Aarón se detuvo y miró a Andrea.
—No me parece tan raro que roben dos veces en una relojería en cuarenta años —dijo ella. Terminó de tragar y retiró la mano—. Eso es mucho tiempo. Y lo normal es que ataquen al dueño de la tienda, ¿no? Son los que están allí. Me sigue pareciendo más fuerte que hubiera una relojería en Arenas a principios de siglo —señaló, para desviar la conversación—. En serio, te estás obsesionando y viendo cosas donde no las hay.

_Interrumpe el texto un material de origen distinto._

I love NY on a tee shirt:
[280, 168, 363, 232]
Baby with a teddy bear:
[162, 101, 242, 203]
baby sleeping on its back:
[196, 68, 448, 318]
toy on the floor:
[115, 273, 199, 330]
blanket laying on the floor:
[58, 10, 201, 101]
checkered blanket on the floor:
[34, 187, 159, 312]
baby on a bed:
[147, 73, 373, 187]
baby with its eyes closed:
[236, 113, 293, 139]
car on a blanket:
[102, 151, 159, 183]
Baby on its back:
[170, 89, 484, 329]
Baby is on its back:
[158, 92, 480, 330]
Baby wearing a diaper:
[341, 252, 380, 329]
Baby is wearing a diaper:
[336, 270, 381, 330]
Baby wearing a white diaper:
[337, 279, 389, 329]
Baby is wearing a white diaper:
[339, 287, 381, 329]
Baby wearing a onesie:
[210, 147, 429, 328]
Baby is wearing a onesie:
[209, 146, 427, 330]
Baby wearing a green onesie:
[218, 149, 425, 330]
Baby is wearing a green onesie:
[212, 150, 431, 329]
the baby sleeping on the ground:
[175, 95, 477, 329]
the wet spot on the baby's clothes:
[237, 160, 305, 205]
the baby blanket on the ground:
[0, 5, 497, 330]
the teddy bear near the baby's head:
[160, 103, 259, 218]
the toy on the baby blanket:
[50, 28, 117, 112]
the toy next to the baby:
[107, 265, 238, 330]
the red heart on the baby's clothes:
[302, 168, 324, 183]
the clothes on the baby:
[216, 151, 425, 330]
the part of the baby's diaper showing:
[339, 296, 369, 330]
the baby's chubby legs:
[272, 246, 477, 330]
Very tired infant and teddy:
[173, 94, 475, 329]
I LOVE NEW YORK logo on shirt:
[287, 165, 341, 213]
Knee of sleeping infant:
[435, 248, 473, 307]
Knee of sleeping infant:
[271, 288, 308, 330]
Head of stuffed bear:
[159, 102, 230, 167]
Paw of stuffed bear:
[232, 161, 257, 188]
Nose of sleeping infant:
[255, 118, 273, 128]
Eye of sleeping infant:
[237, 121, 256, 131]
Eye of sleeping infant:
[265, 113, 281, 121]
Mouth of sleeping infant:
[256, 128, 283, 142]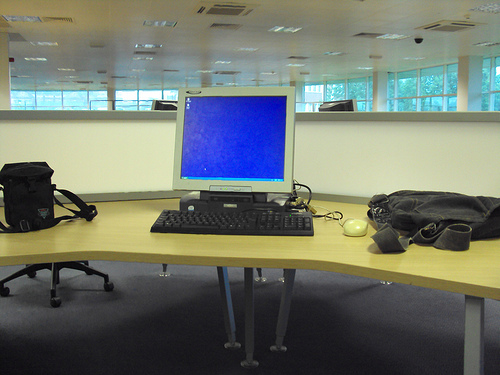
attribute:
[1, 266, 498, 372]
floor — gray, carpet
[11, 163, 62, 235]
bag — black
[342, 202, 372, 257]
mouse — white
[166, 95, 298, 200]
monitor — white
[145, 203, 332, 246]
keyboard — black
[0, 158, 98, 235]
bag — black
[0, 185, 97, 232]
strap — black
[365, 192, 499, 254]
bag — black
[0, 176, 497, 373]
desk — wooden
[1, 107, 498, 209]
dividing wall — white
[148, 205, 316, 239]
computer keyboard — black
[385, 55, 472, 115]
windows — clear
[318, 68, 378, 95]
windows — clear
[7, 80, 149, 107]
windows — clear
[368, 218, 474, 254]
straps — black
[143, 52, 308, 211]
monitor — blue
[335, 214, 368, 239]
mouse — white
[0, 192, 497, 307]
desk — wooden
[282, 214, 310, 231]
keypad — numeric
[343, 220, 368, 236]
mouse — white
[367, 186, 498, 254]
bag — black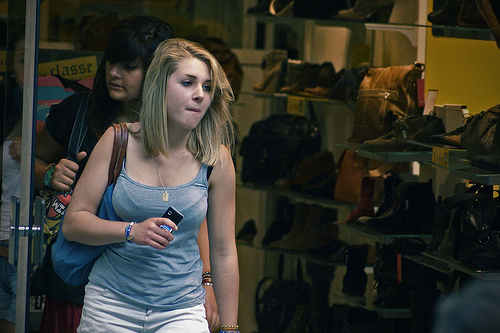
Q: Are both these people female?
A: Yes, all the people are female.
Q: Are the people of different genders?
A: No, all the people are female.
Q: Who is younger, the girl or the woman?
A: The girl is younger than the woman.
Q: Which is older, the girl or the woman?
A: The woman is older than the girl.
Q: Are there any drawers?
A: No, there are no drawers.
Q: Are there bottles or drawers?
A: No, there are no drawers or bottles.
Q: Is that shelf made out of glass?
A: Yes, the shelf is made of glass.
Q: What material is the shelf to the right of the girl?
A: The shelf is made of glass.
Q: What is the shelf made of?
A: The shelf is made of glass.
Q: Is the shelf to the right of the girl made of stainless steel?
A: No, the shelf is made of glass.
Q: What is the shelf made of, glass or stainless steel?
A: The shelf is made of glass.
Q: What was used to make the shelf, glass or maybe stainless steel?
A: The shelf is made of glass.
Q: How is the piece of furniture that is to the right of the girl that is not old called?
A: The piece of furniture is a shelf.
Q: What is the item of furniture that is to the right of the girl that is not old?
A: The piece of furniture is a shelf.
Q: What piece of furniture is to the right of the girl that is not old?
A: The piece of furniture is a shelf.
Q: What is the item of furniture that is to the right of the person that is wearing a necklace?
A: The piece of furniture is a shelf.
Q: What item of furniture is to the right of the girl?
A: The piece of furniture is a shelf.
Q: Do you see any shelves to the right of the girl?
A: Yes, there is a shelf to the right of the girl.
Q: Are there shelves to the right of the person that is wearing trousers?
A: Yes, there is a shelf to the right of the girl.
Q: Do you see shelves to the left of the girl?
A: No, the shelf is to the right of the girl.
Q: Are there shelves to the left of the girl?
A: No, the shelf is to the right of the girl.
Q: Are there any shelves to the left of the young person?
A: No, the shelf is to the right of the girl.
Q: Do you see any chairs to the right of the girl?
A: No, there is a shelf to the right of the girl.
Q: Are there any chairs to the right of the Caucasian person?
A: No, there is a shelf to the right of the girl.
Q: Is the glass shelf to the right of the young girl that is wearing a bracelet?
A: Yes, the shelf is to the right of the girl.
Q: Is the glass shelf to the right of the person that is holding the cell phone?
A: Yes, the shelf is to the right of the girl.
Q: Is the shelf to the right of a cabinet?
A: No, the shelf is to the right of the girl.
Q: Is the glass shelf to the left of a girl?
A: No, the shelf is to the right of a girl.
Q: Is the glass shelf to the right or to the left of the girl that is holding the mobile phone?
A: The shelf is to the right of the girl.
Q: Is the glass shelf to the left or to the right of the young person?
A: The shelf is to the right of the girl.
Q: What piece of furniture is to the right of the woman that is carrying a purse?
A: The piece of furniture is a shelf.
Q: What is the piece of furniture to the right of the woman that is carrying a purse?
A: The piece of furniture is a shelf.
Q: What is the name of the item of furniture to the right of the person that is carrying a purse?
A: The piece of furniture is a shelf.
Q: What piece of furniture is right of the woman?
A: The piece of furniture is a shelf.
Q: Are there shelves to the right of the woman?
A: Yes, there is a shelf to the right of the woman.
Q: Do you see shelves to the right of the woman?
A: Yes, there is a shelf to the right of the woman.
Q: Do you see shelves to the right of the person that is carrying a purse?
A: Yes, there is a shelf to the right of the woman.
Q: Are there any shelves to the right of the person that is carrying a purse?
A: Yes, there is a shelf to the right of the woman.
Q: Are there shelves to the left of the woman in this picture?
A: No, the shelf is to the right of the woman.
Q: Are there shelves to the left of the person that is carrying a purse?
A: No, the shelf is to the right of the woman.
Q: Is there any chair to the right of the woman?
A: No, there is a shelf to the right of the woman.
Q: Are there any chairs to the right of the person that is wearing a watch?
A: No, there is a shelf to the right of the woman.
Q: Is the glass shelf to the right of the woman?
A: Yes, the shelf is to the right of the woman.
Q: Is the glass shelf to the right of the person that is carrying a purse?
A: Yes, the shelf is to the right of the woman.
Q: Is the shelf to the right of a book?
A: No, the shelf is to the right of the woman.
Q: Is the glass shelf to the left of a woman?
A: No, the shelf is to the right of a woman.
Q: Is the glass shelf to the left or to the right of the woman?
A: The shelf is to the right of the woman.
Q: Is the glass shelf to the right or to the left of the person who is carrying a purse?
A: The shelf is to the right of the woman.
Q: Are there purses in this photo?
A: Yes, there is a purse.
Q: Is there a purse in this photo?
A: Yes, there is a purse.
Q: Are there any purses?
A: Yes, there is a purse.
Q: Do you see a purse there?
A: Yes, there is a purse.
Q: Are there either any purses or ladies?
A: Yes, there is a purse.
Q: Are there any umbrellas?
A: No, there are no umbrellas.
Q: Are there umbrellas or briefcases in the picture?
A: No, there are no umbrellas or briefcases.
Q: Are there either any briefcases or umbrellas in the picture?
A: No, there are no umbrellas or briefcases.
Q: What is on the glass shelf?
A: The purse is on the shelf.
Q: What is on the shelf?
A: The purse is on the shelf.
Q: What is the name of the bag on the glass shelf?
A: The bag is a purse.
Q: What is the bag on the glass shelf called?
A: The bag is a purse.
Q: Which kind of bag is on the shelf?
A: The bag is a purse.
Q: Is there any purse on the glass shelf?
A: Yes, there is a purse on the shelf.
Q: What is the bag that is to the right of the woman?
A: The bag is a purse.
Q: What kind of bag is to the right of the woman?
A: The bag is a purse.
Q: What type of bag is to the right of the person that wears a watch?
A: The bag is a purse.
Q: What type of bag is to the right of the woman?
A: The bag is a purse.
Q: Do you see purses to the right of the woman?
A: Yes, there is a purse to the right of the woman.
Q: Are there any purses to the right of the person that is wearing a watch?
A: Yes, there is a purse to the right of the woman.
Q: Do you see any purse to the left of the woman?
A: No, the purse is to the right of the woman.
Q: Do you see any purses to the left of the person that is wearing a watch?
A: No, the purse is to the right of the woman.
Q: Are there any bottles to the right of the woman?
A: No, there is a purse to the right of the woman.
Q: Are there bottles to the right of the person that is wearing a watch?
A: No, there is a purse to the right of the woman.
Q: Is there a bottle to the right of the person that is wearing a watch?
A: No, there is a purse to the right of the woman.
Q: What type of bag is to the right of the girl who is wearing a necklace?
A: The bag is a purse.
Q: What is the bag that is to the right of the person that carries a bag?
A: The bag is a purse.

Pegada como estaba a él, alargó el brazo derecho tras su espalda y el izquierdo por delante de su cuerpo. Acompañó el abrazo apoyando la cara sobre su pecho. Sin soltar las páginas, Aarón se dejó abrazar.
—Drea, esto es importante para mí.
—Y tú eres importante para mí. —Agarró los papeles por la parte superior y tiró de ellos. Aarón los sujetó con fuerza—. Dime en qué nos afecta que hace casi cien años atracaran dos veces una joyería.
—Relojería.
—Lo que sea. ¿Qué tiene que ver con Davo? —preguntó con firmeza. Utilizó el mismo tono que la primera vez que le preguntó si le había sido infiel con aquella estudiante en prácticas que le ayudó en la farmacia durante unos meses—. ¿Qué tiene eso que ver con Davo? —insistió.